Ao compararmos o Manifesto de Construção das Novas Humanidades da China com a nossa Base Nacional Comum Curricular (BNCC), a distância entre as concepções de educação revela mais do que um simples descompasso pedagógico; revela um projeto político de nação.

Aqui estão os pontos fundamentais dessa comparação:


1. A Armadilha das "Competências" vs. Formação Estratégica

A BNCC brasileira fundamenta-se no conceito de "competência", definida como a mobilização de conhecimentos e habilidades para resolver demandas da "vida cotidiana, da cidadania e do mundo do trabalho". Embora pareça pragmático, esse modelo foca no saber fazer imediato. Em contraste, o manifesto chinês busca uma fusão entre tradição clássica e inovação tecnológica (Big Data e IA) para resolver problemas complexos de governança e economia moderna. Enquanto a China educa para liderar as transformações, a BNCC parece educar para que o estudante brasileiro se adapte a elas como força de trabalho funcional.  

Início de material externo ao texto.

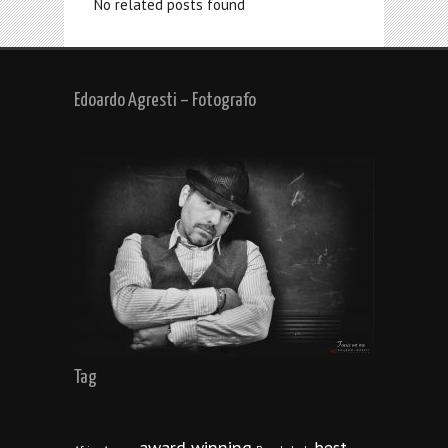
No related posts found
Edoardo Agresti – Fotografo
Tag
award winning
best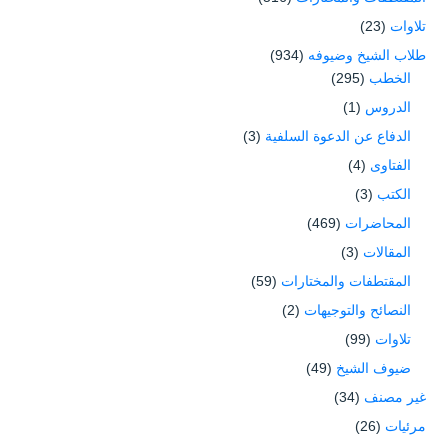
تلاوات
(23)
طلاب الشيخ وضيوفه
(934)
الخطب
(295)
الدروس
(1)
الدفاع عن الدعوة السلفية
(3)
الفتاوى
(4)
الكتب
(3)
المحاضرات
(469)
المقالات
(3)
المقتطفات والمختارات
(59)
النصائح والتوجيهات
(2)
تلاوات
(99)
ضيوف الشيخ
(49)
غير مصنف
(34)
مرئيات
(26)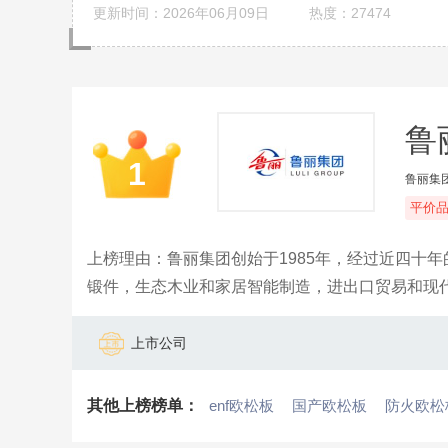
更新时间：2026年06月09日
热度：27474
鲁
1
鲁丽集
平价
上榜理由：鲁丽集团创始于1985年，经过近四十
锻件，生态木业和家居智能制造，进出口贸易和现
等环保节能利用于一体的大型企业集团，构建起资
上市公司
其他上榜榜单：
enf欧松板
国产欧松板
防火欧松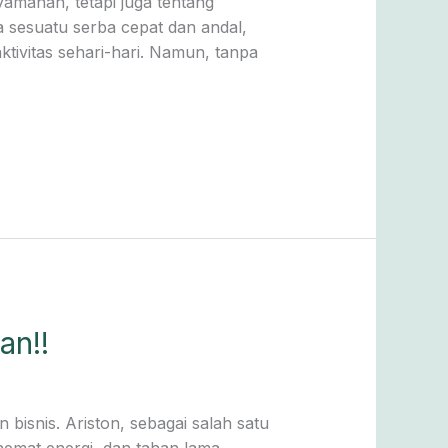
yamanan, tetapi juga tentang
a sesuatu serba cepat dan andal,
tivitas sehari-hari. Namun, tanpa
an!!
bisnis. Ariston, sebagai salah satu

2. O "Selo de Qualidade" da OCDE e a Geopolítica da Educação

Um dos pontos mais reveladores da BNCC é sua admissão explícita de alinhamento com avaliações internacionais, como o PISA, coordenado pela OCDE. Esse alinhamento não é neutro. Ele responde às diretrizes do Consenso de Washington e de organismos como o FMI e o Banco Mundial, que promovem uma educação padronizada e voltada para a produtividade técnica. Essa "cultura da padronização" busca criar um patamar comum de aprendizagem que facilite a inserção do Brasil em políticas econômicas dependentes, onde o papel do país é o de fornecedor de commodities e mão de obra flexível, e não o de polo de inovação intelectual.  

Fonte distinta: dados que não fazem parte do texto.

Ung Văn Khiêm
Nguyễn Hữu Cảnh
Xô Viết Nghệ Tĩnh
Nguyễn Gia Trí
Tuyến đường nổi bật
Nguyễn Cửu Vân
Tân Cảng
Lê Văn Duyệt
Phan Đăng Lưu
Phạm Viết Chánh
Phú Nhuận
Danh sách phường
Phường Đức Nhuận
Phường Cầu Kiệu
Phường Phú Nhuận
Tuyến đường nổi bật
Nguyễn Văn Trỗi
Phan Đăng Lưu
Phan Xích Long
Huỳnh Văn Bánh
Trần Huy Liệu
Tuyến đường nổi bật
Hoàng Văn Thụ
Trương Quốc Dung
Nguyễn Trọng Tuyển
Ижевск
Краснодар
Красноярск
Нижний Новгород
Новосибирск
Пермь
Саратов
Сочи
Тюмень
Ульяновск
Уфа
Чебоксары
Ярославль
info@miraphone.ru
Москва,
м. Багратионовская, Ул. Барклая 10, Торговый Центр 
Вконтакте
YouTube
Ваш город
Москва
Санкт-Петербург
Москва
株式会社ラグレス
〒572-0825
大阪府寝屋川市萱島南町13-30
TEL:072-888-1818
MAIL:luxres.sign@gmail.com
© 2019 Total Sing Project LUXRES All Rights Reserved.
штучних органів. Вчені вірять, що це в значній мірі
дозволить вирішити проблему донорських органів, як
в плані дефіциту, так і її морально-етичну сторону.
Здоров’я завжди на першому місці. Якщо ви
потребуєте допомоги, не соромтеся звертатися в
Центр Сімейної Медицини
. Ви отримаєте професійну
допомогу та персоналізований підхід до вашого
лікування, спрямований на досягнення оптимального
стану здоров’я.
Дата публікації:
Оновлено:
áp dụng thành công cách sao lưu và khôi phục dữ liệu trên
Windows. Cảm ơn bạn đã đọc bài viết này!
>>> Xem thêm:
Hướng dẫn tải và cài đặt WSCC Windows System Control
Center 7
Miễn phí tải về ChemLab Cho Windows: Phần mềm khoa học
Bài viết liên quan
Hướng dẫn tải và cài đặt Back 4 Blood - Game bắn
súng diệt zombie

3. O Atraso como Projeto: A Fragmentação do Pensamento Crítico

Enquanto as "Novas Humanidades" chinesas propõem o fim das ilhas de conhecimento através de uma interdisciplinaridade profunda e tecnológica, a BNCC, apesar de mencionar a educação integral, acaba por reforçar uma visão utilitarista. O foco excessivo no "empreendedorismo" e na "educação financeira" dentro das Ciências Humanas sinaliza uma transferência da responsabilidade social para o indivíduo, preparando-o para a precariedade de um mercado de trabalho cada vez mais "imprevisível".  

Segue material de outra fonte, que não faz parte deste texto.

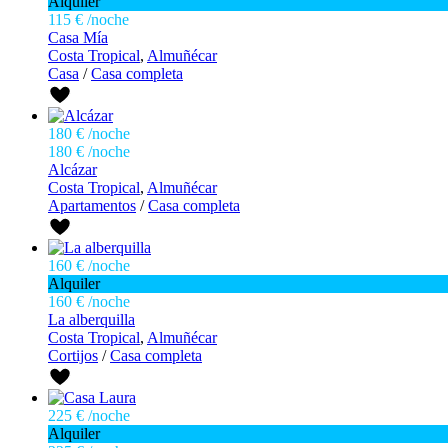
Alquiler
115 €
/noche
Casa Mía
Costa Tropical
,
Almuñécar
Casa
/
Casa completa
180 €
/noche
180 €
/noche
Alcázar
Costa Tropical
,
Almuñécar
Apartamentos
/
Casa completa
160 €
/noche
Alquiler
160 €
/noche
La alberquilla
Costa Tropical
,
Almuñécar
Cortijos
/
Casa completa
225 €
/noche
Alquiler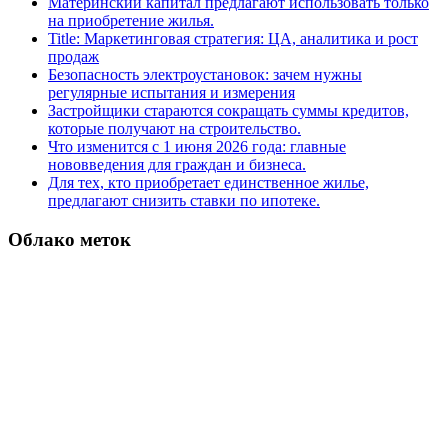
Материнский капитал предлагают использовать только
на приобретение жилья.
Title: Маркетинговая стратегия: ЦА, аналитика и рост
продаж
Безопасность электроустановок: зачем нужны
регулярные испытания и измерения
Застройщики стараются сокращать суммы кредитов,
которые получают на строительство.
Что изменится с 1 июня 2026 года: главные
нововведения для граждан и бизнеса.
Для тех, кто приобретает единственное жилье,
предлагают снизить ставки по ипотеке.
Облако меток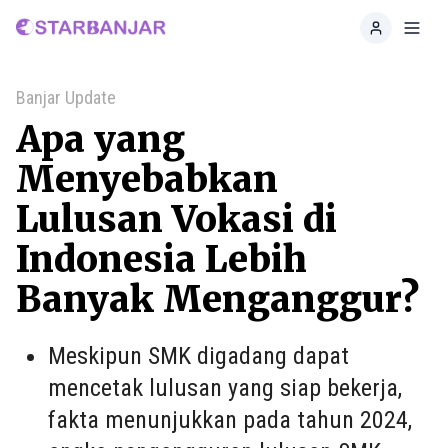
Home
Toggl
Banjar Update
Apa yang
Menyebabkan
Lulusan Vokasi di
Indonesia Lebih
Banyak Menganggur?
Meskipun SMK digadang dapat
mencetak lulusan yang siap bekerja,
fakta menunjukkan pada tahun 2024,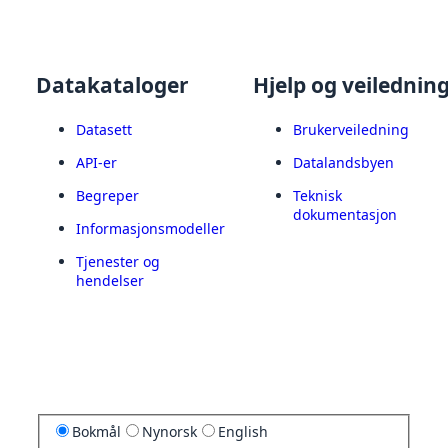
Datakataloger
Hjelp og veilednin
Datasett
Brukerveiledning
API-er
Datalandsbyen
Begreper
Teknisk
dokumentasjon
Informasjonsmodeller
Tjenester og
hendelser
Bokmål
Nynorsk
English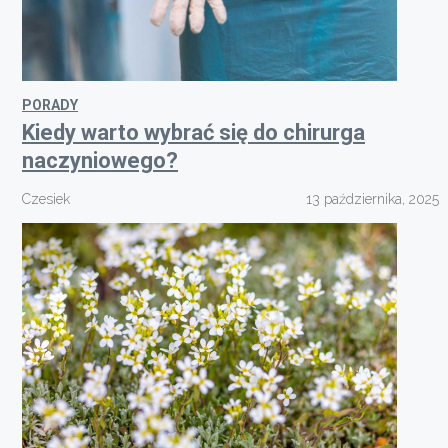
PORADY
Kiedy warto wybrać się do chirurga
naczyniowego?
Czesiek
13 października, 2025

Conclusão: Um Olhar Decolonial sobre a Educação

O atraso brasileiro na concepção de educação não é um erro de percurso, mas um projeto proposital. Manter as humanidades em um papel secundário ou meramente "funcional" impede que as novas gerações desenvolvam o pensamento crítico necessário para questionar a nossa submissão ao sistema capitalista internacional.

Se a China usa as humanidades para fortalecer sua identidade e soberania no século XXI, o Brasil, através da BNCC, parece estar consolidando um currículo de "ajuste", garantindo que continuemos a ser o quintal de serviços do mundo.